Investors in Asia earlier were boosted by comments on Friday by Chinese Vice Premier Liu He’s comments that Beijing will collaborate with the United States to address mutual concerns on the trade war.

U.S. President Donald Trump had also struck an optimistic tone on Friday, saying he thought a trade deal would be signed before an Asia-Pacific Economic Cooperation meeting in Chile next month.

“They seem to making progress,” said Jeremy Gatto, an investment manager at Unigestion in Geneva. “But we have seen in the past that everything seems to look great and then a couple of days later seems to deteriorate again.”

The 2020 U.S. presidential election was also influencing the talks, investors said, with Trump looking to avoid the possibility of tariffs imposed by China hurting his voters.

“Trump realizes that some of the tariffs that potentially could be implemented toward the end of the year could affect the consumer, which would be bad for the U.S. economy – and obviously bad for him,” Gatto said.

Wall Street futures NQcv1EScv1 indicated gains of around 0.3%. U.S. markets are also gearing up for high-profile earnings reports this week from such companies as Microsoft (MSFT.O) and Amazon (AMZN.O).

“It’s a relatively low bar for U.S. corporates to beat on earnings for this quarter,” said Hugh Gimber, global market strategist at J.P. Morgan Asset Management.

Market players, he said, were watching out for how slower economic growth could affect companies’ results.

“What will be most important for the market will be whether or not companies start to guide toward lower earnings expectations in the next 12 months.”


The pound GBP=D3 surged in early London trading to $1.301, recovering earlier losses of half a percent against the dollar.

Sterling had by Friday risen as much as 6.5% in seven trading days to a five-month high, underscoring market expectations that either a Brexit deal or delay was most likely.

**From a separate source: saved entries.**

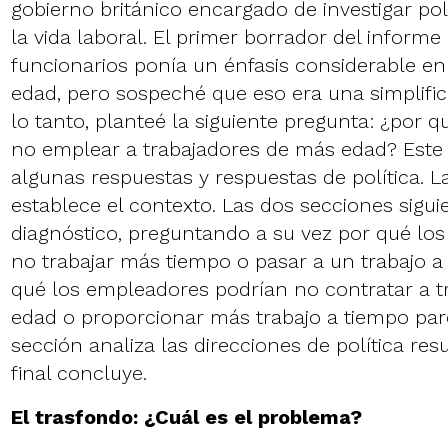
gobierno británico encargado de investigar pol
la vida laboral. El primer borrador del informe
funcionarios ponía un énfasis considerable en
edad, pero sospeché que eso era una simplific
lo tanto, planteé la siguiente pregunta: ¿por q
no emplear a trabajadores de más edad? Este 
algunas respuestas y respuestas de política. La
establece el contexto. Las dos secciones sigui
diagnóstico, preguntando a su vez por qué los
no trabajar más tiempo o pasar a un trabajo a 
qué los empleadores podrían no contratar a 
edad o proporcionar más trabajo a tiempo parc
sección analiza las direcciones de política res
final concluye.
El trasfondo: ¿Cuál es el problema?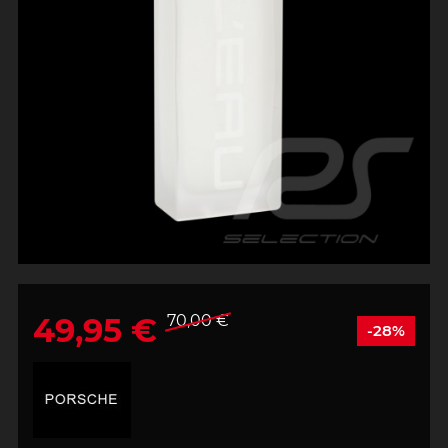
49,95 €
70,00 €
-28%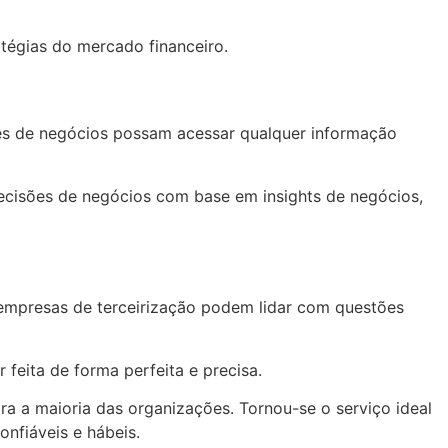
tégias do mercado financeiro.
res de negócios possam acessar qualquer informação
decisões de negócios com base em insights de negócios,
 empresas de terceirização podem lidar com questões
 feita de forma perfeita e precisa.
ara a maioria das organizações. Tornou-se o serviço ideal
onfiáveis e hábeis.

By late morning, it was trading at $1.2981.

Goldman Sachs said it now sees the chance of a no-deal Brexit reduced to 5%, from 10% previously.

Still, some investors said that sterling’s medium-term prospects were limited, even if no deal is avoided.

“I wouldn’t be too bullish, because there is still going to be a huge amount of uncertainty going forward, even if the current deal is agreed,” said Tim Drayson, head of economics at Legal & General Investment Management.

“If this deal does go through, ultimately it is still a relatively hard Brexit – we are out of the customs union – and it is still a deterioration in the UK terms of trade.”

FILE PHOTO: A trader works as screens show market data at CMC markets in London, Britain, December 11, 2018. REUTERS/Simon Dawson

The dollar index against a basket of six major currencies fell 0.1% .DXY.

Euro zone bond yields also rose on the dwindling risk of a British no-deal exit. The benchmark 10-year German government bond’s yield rose as much as 4 basis points to -0.334% DE10YT=RR. Other yields from the euro zone core were also higher FR10YT=RR.

In commodities, oil prices held steady on Monday, recouping some early losses. Brent crude oil futures LCOc1 were down 62 cents, or 1%, to $58.80 a barrel by late morning.